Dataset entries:
· · · ·
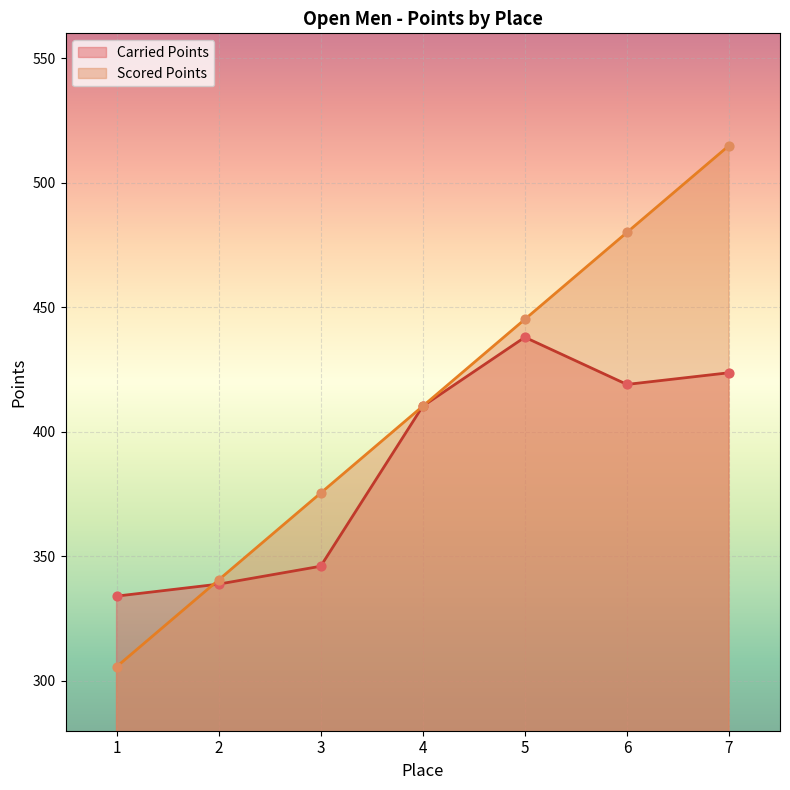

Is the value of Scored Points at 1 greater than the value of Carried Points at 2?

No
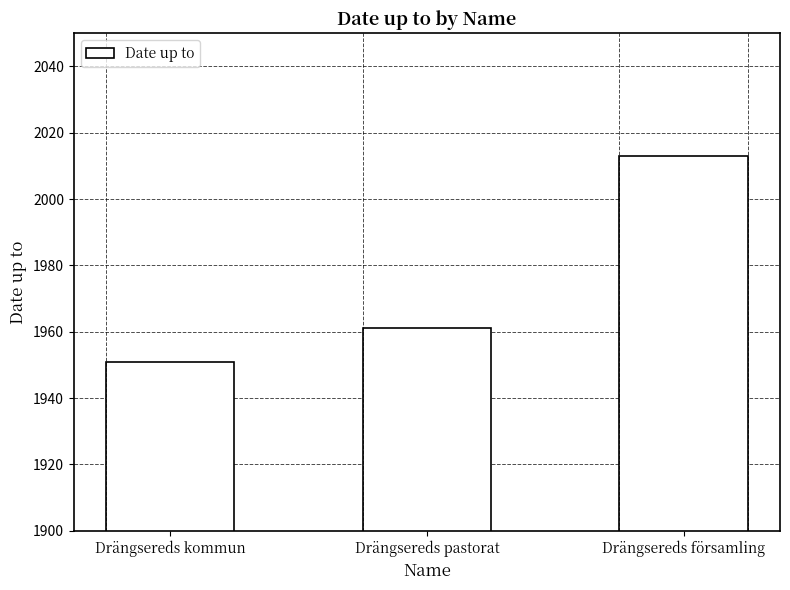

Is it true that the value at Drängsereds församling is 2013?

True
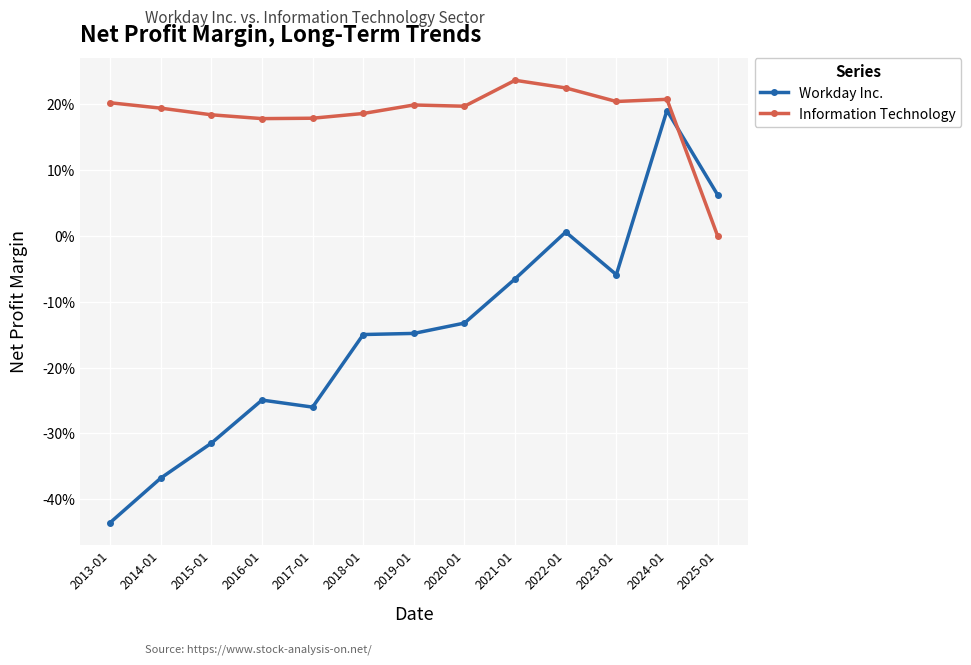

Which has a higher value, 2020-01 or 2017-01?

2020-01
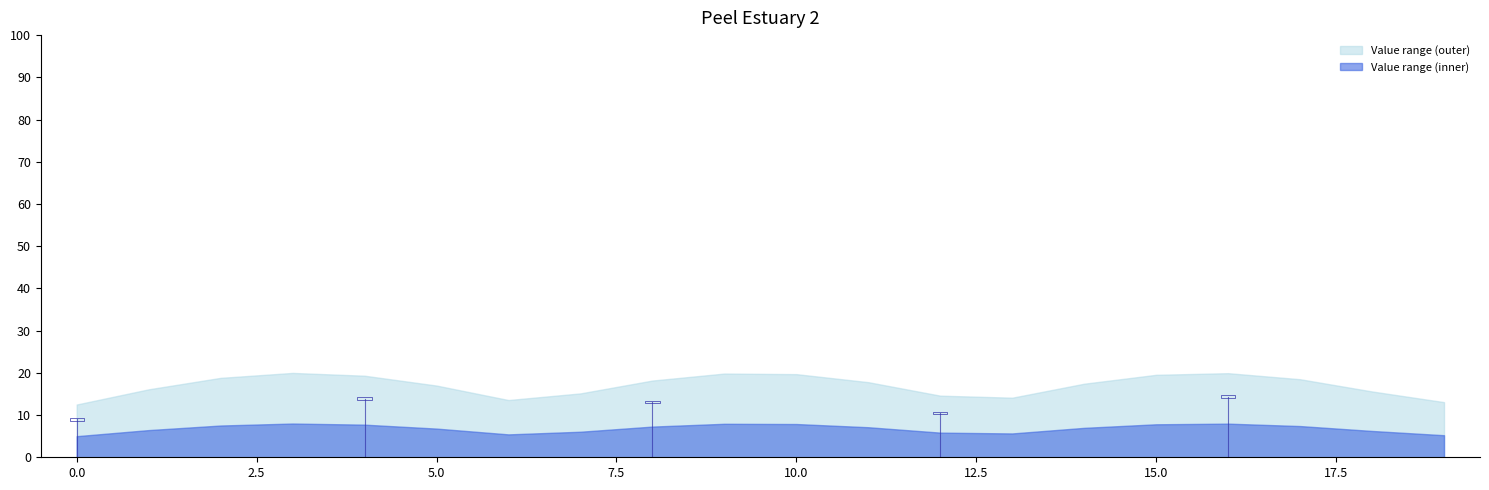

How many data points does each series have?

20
· · · ·
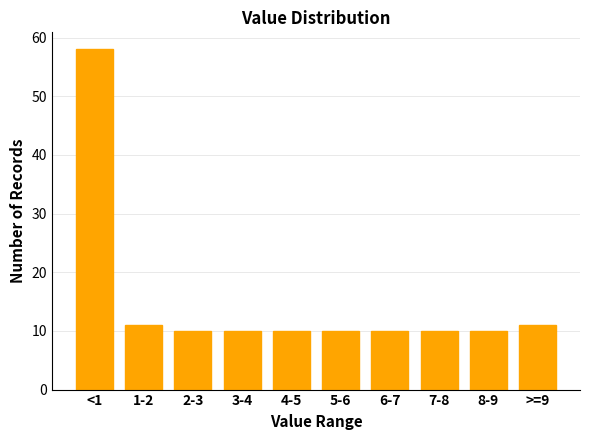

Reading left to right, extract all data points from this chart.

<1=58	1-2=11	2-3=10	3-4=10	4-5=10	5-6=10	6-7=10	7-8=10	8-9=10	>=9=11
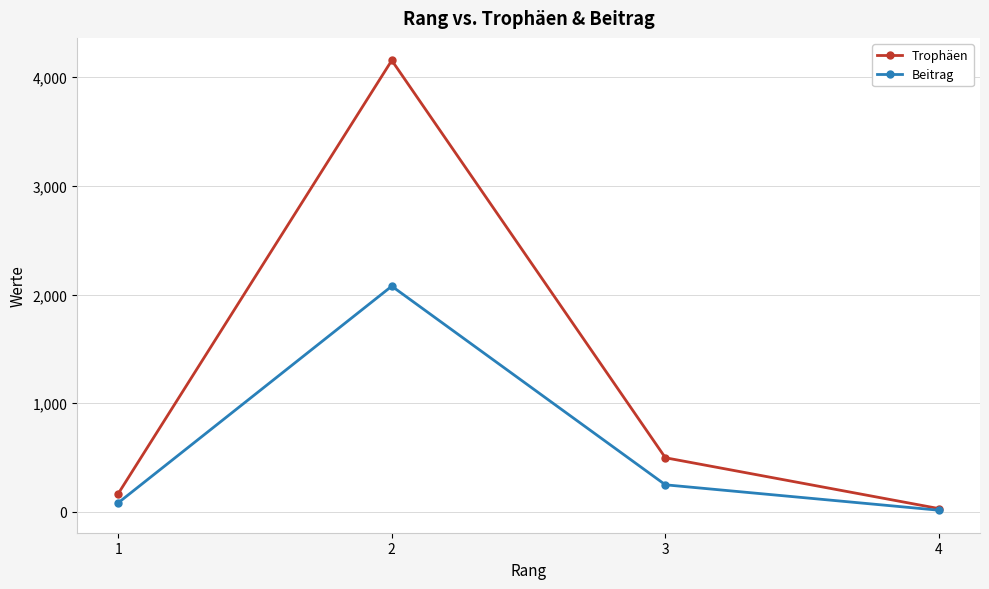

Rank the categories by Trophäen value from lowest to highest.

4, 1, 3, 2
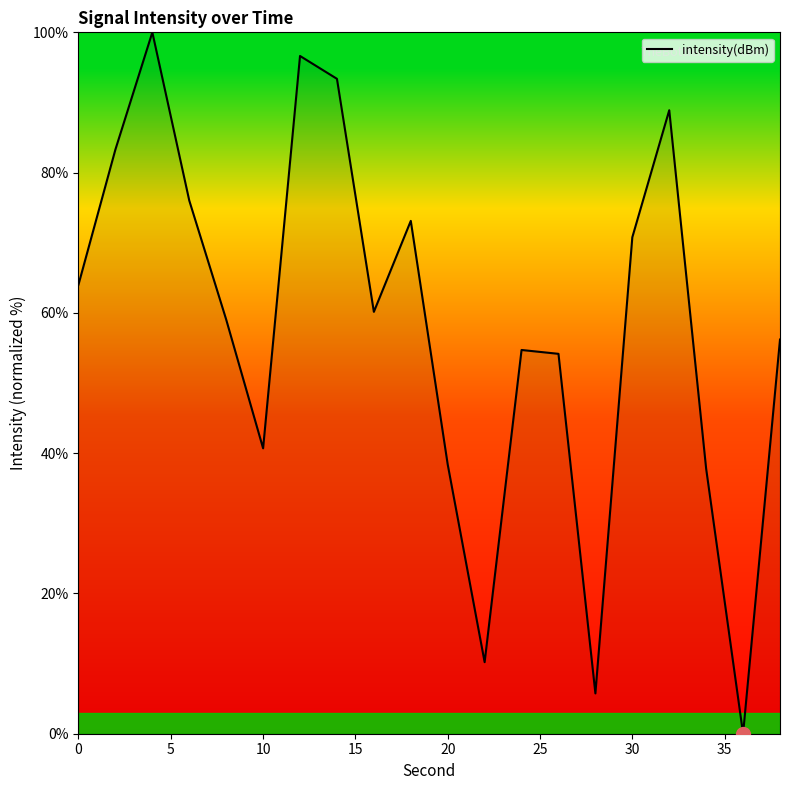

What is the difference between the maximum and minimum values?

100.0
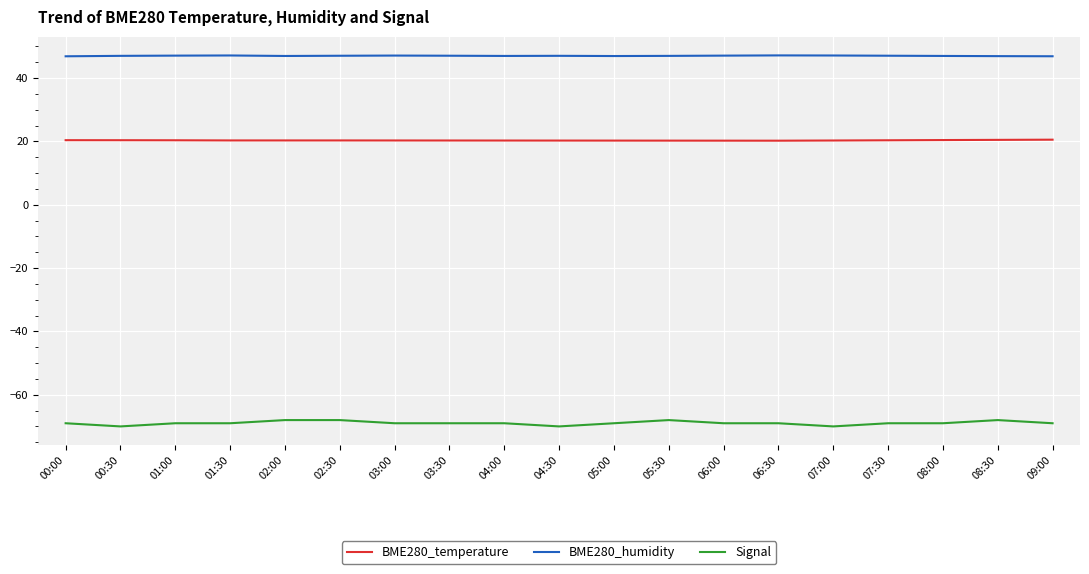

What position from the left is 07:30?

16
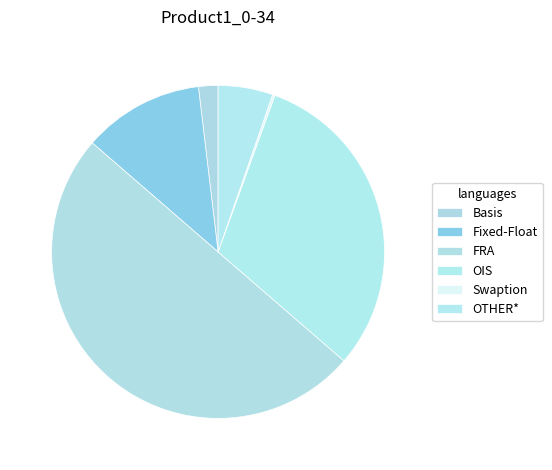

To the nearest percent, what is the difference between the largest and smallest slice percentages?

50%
· · · ·
YOUR ASSIGNMENT:
Repeat everything from the line containing "Is the value" down to the line containing "How many data points does each series have?", keeping both of those lines and leaving out the pictures.

WRITTEN SOLUTION:
Is the value of Scored Points at 1 greater than the value of Carried Points at 2?

No

Is it true that the value at Drängsereds församling is 2013?

True

Which has a higher value, 2020-01 or 2017-01?

2020-01

How many data points does each series have?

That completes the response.